GIVEN INSTRUCTION —
Rewrite the part of the passage on Treasury that opens with "Even assuming the" and closes with "developments since then.", swapping "Treasurer" for "Finance Minister".

In 2014, Joe Hockey appointed another UBS honcho, Chairman and CEO of UBS Global Asset Management John Fraser, as Secretary to the Treasury, in which position Fraser has continued under Morrison. Fraser epitomises the revolving door: he started his career as a Treasury official before joining UBS in 1993 and 20 years later was back at Treasury.

Treasury is notorious for its resistance to democratic accountability. Invariably, it is Treasury that informs incoming governments that they cannot fulfil the promises that got them elected, due to the budget deficit or some related excuse. It is no surprise then that Treasury officials do not appreciate having to write letters explaining their policy positions for the benefit of members of the public. The aforementioned Tony Pearson expressed particular indignation to the CEC that he had to spend time writing replies about Glass-Steagall and the policy of “bail-in”.

New developments

Even assuming the Treasury’s reply was sincere when originally penned in 2014—a generous assumption—recycling it three years later for a new Treasurer deliberately ignores the financial and political developments since then.

Financially, 2016 witnessed a sharp increase in concerns about a new and probably worse financial crash than 2008. Those concerned included the International Monetary Fund, which expressed alarm at the potential for global contagion from a collapse of Joe Hockey’s wife’s old employer Deutsche Bank, the world’s biggest derivatives trader. Analysts and experienced observers have become especially concerned about Australia, which is (wrongfully) thought to have dodged the 2008 crisis, but is now poised for what former Turnbull government adviser John Adams called in early 2017 “economic Armageddon”. Concerns about Australia centre on its wobbling real estate bubble, and the extreme exposure of Australia’s biggest banks to over-inflated housing, which accounts for more than 60 per cent of their loans. It is now undeniable that a collapse of the housing bubble will trigger a major banking crisis—whatever the banks say.

GIVEN INFORMATION —
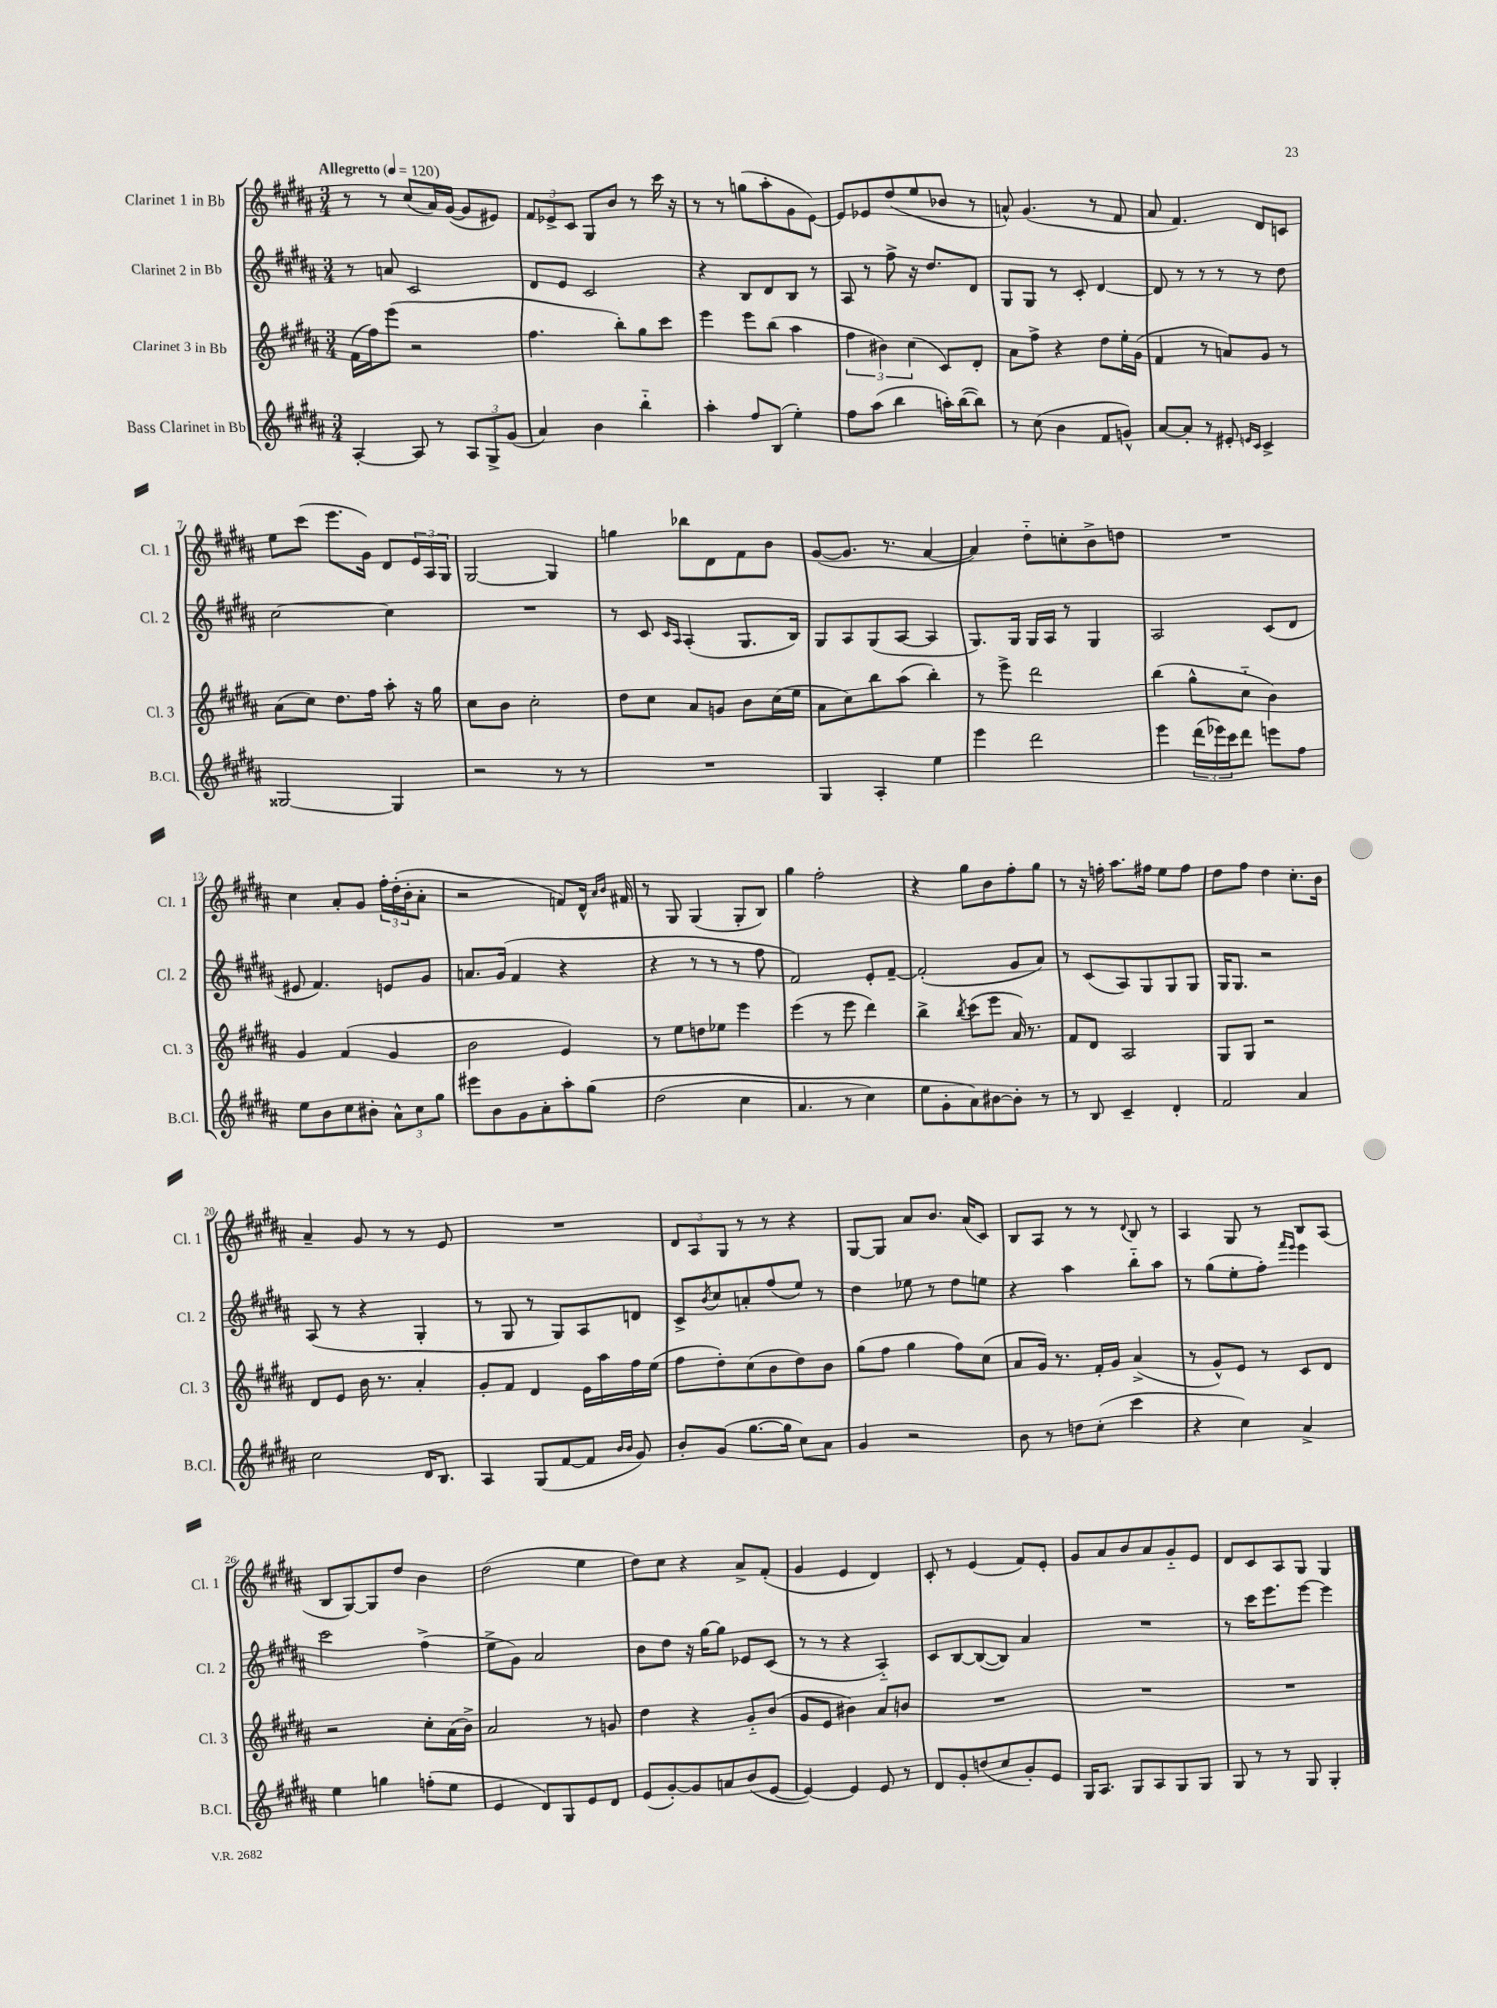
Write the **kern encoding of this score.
--
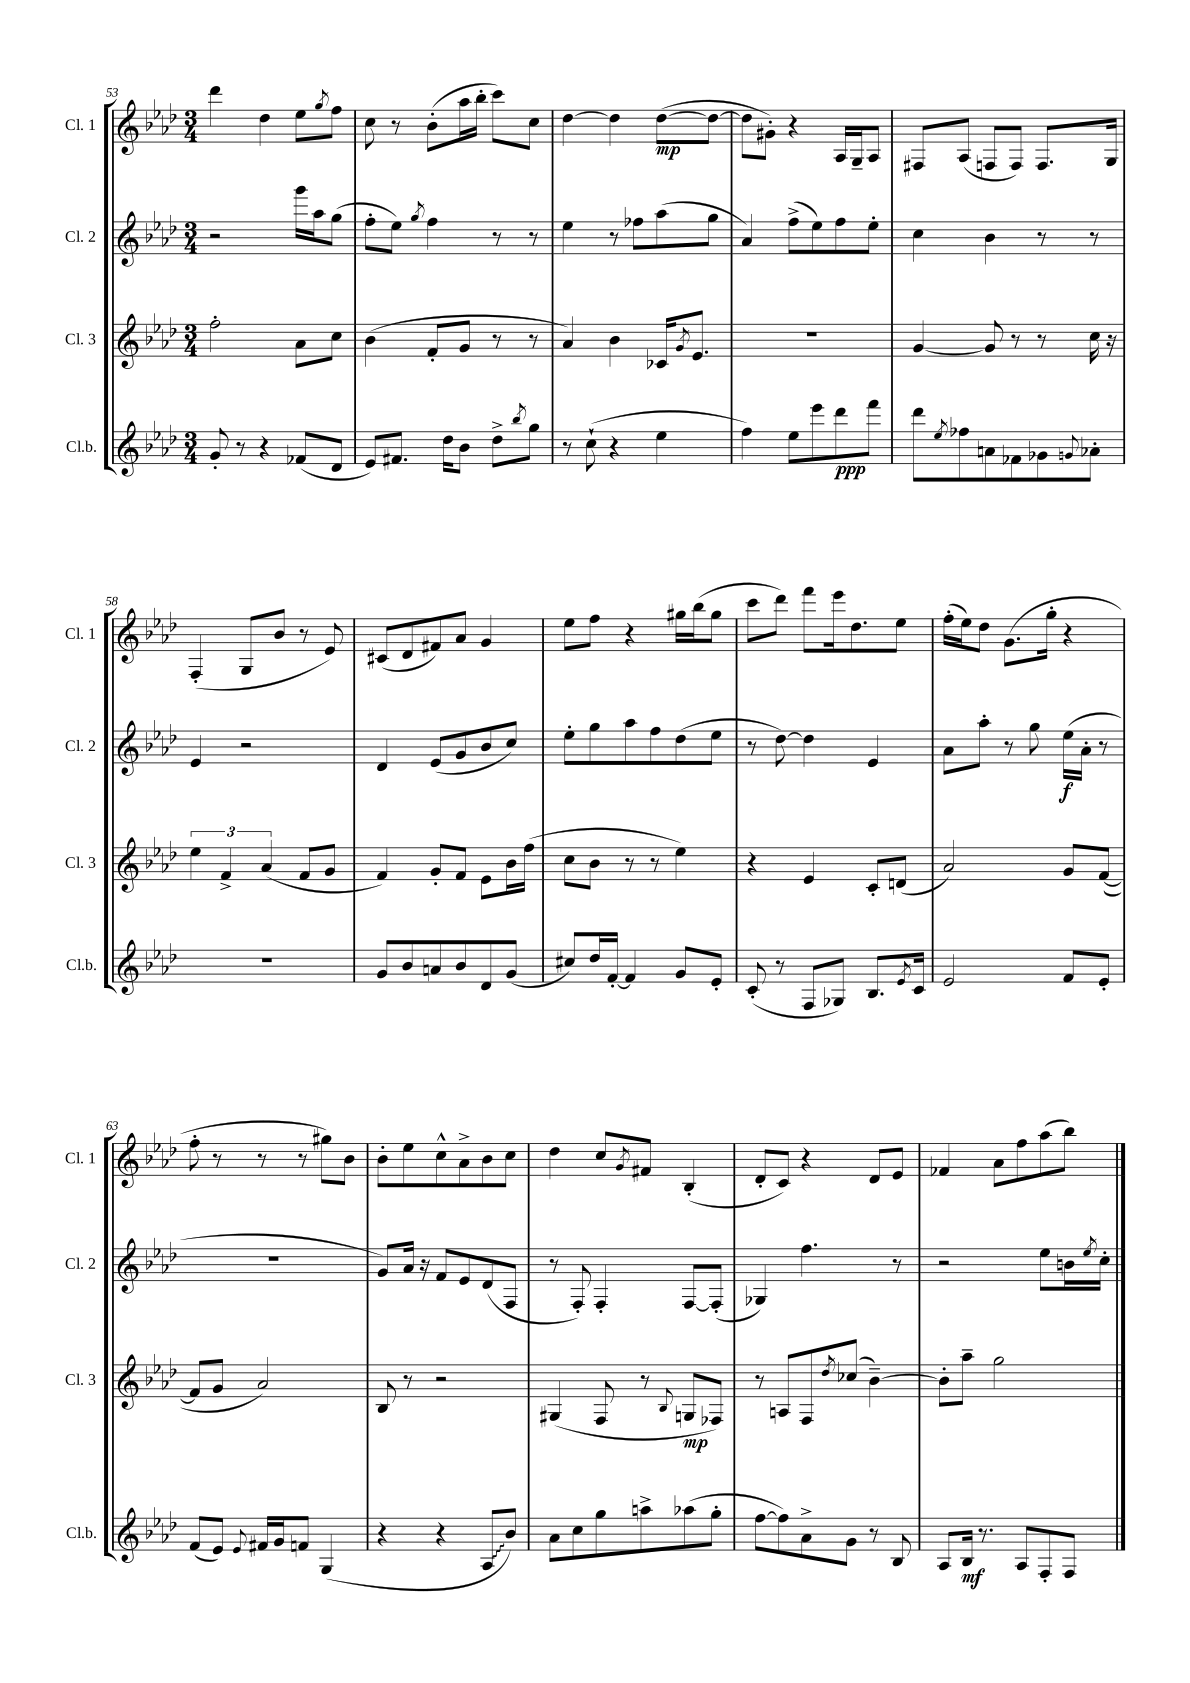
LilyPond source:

COMPLETE ANSWER —
Even assuming the Treasury’s reply was sincere when originally penned in 2014—a generous assumption—recycling it three years later for a new Finance Minister deliberately ignores the financial and political developments since then.